Description of the task:
Recast the stretch from the start of the records through the line containing "Preise nach Anmeldung sichtbar" as a JSON list of strings, with one string per line and blank lines omitted. Leave the pictures out of the answer.

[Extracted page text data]
*** Block opens ***

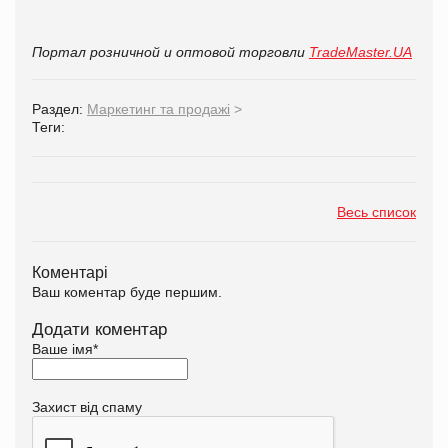
Портал розничной и оптовой торговли
TradeMaster.UA
Раздел:
Маркетинг та продажі
>
Теги:
Весь список
Коментарі
Ваш коментар буде першим.
Додати коментар
Ваше імя
*
Захист від спаму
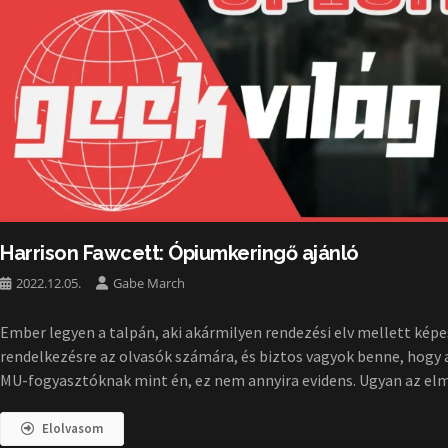
Harrison Fawcett: Ópiumkeringő ajánló
2022.12.05.
Gabe March
Ember legyen a talpán, aki akármilyen rendezési elv mellett képe
rendelkezésre az olvasók számára, és biztos vagyok benne, hogy a
MU-fogyasztóknak mint én, ez nem annyira evidens. Ugyan az el
Elolvasom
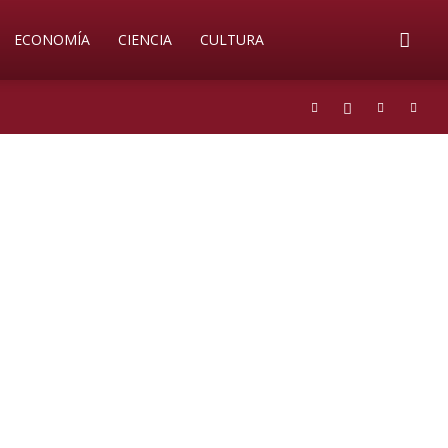
ECONOMÍA
CIENCIA
CULTURA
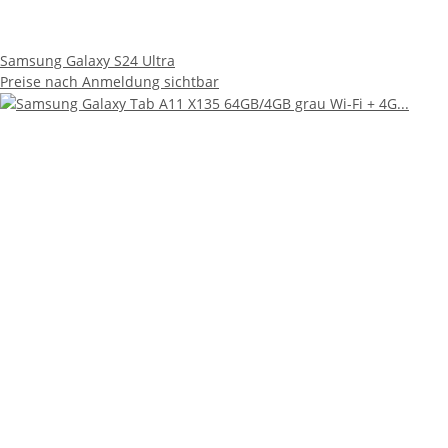
Samsung Galaxy S24 Ultra
Preise nach Anmeldung sichtbar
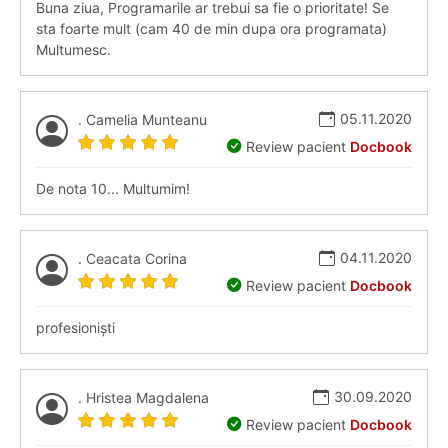
Buna ziua, Programarile ar trebui sa fie o prioritate! Se
sta foarte mult (cam 40 de min dupa ora programata)
Multumesc.
05.11.2020
. Camelia Munteanu
Review pacient
Docbook
De nota 10... Multumim!
04.11.2020
. Ceacata Corina
Review pacient
Docbook
profesioniști
30.09.2020
. Hristea Magdalena
Review pacient
Docbook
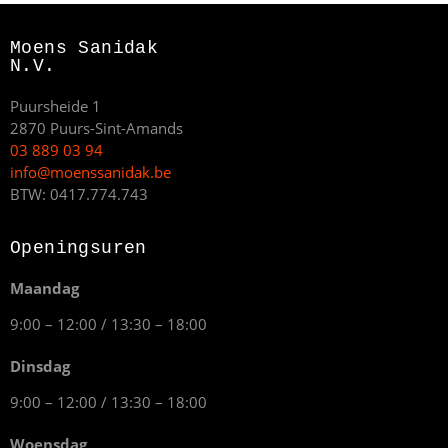
Moens Sanidak
N.V.
Puursheide 1
2870 Puurs-Sint-Amands
03 889 03 94
info@moenssanidak.be
BTW: 0417.774.743
Openingsuren
Maandag
9:00 – 12:00 / 13:30 – 18:00
Dinsdag
9:00 – 12:00 / 13:30 – 18:00
Woensdag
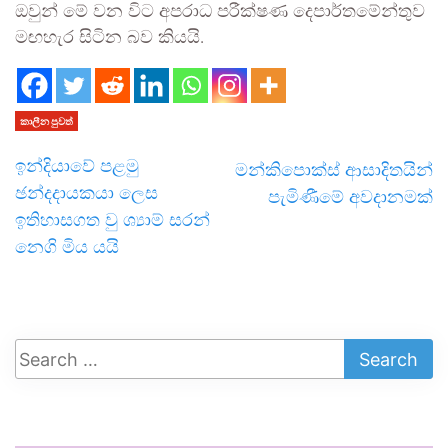
ඔවුන් මේ වන විට අපරාධ පරීක්ෂණ දෙපාර්තමේන්තුව
මඟහැර සිටින බව කියයි.
කාලීන පුවත්
ඉන්දියාවේ පළමු
මන්කිපොක්ස් ආසාදිතයින්
ඡන්දදායකයා ලෙස
පැමිණීමේ අවදානමක්
ඉතිහාසගත වු ශ්‍යාම් සරන්
නෙගි මිය යයි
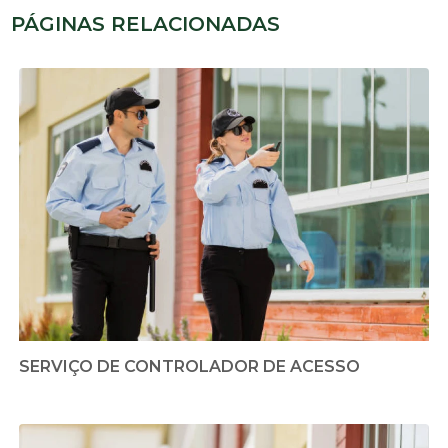
PÁGINAS RELACIONADAS
SERVIÇO DE CONTROLADOR DE ACESSO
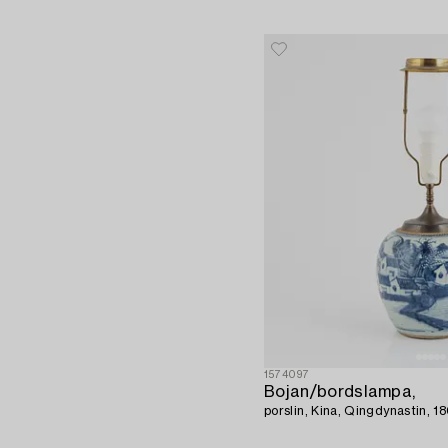
1574097
Bojan/bordslampa,
porslin, Kina, Qingdynastin, 1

*** Block closes ***

Answer to the exercise:
[
  "Портал розничной и оптовой торговли",
  "TradeMaster.UA",
  "Раздел:",
  "Маркетинг та продажі",
  ">",
  "Теги:",
  "Весь список",
  "Коментарі",
  "Ваш коментар буде першим.",
  "Додати коментар",
  "Ваше імя",
  "*",
  "Захист від спаму",
  "Harrison Fawcett: Ópiumkeringő ajánló",
  "2022.12.05.",
  "Gabe March",
  "Ember legyen a talpán, aki akármilyen rendezési elv mellett képe",
  "rendelkezésre az olvasók számára, és biztos vagyok benne, hogy a",
  "MU-fogyasztóknak mint én, ez nem annyira evidens. Ugyan az el",
  "Elolvasom",
  "ECONOMÍA",
  "CIENCIA",
  "CULTURA",
  "Samsung Galaxy S24 Ultra",
  "Preise nach Anmeldung sichtbar"
]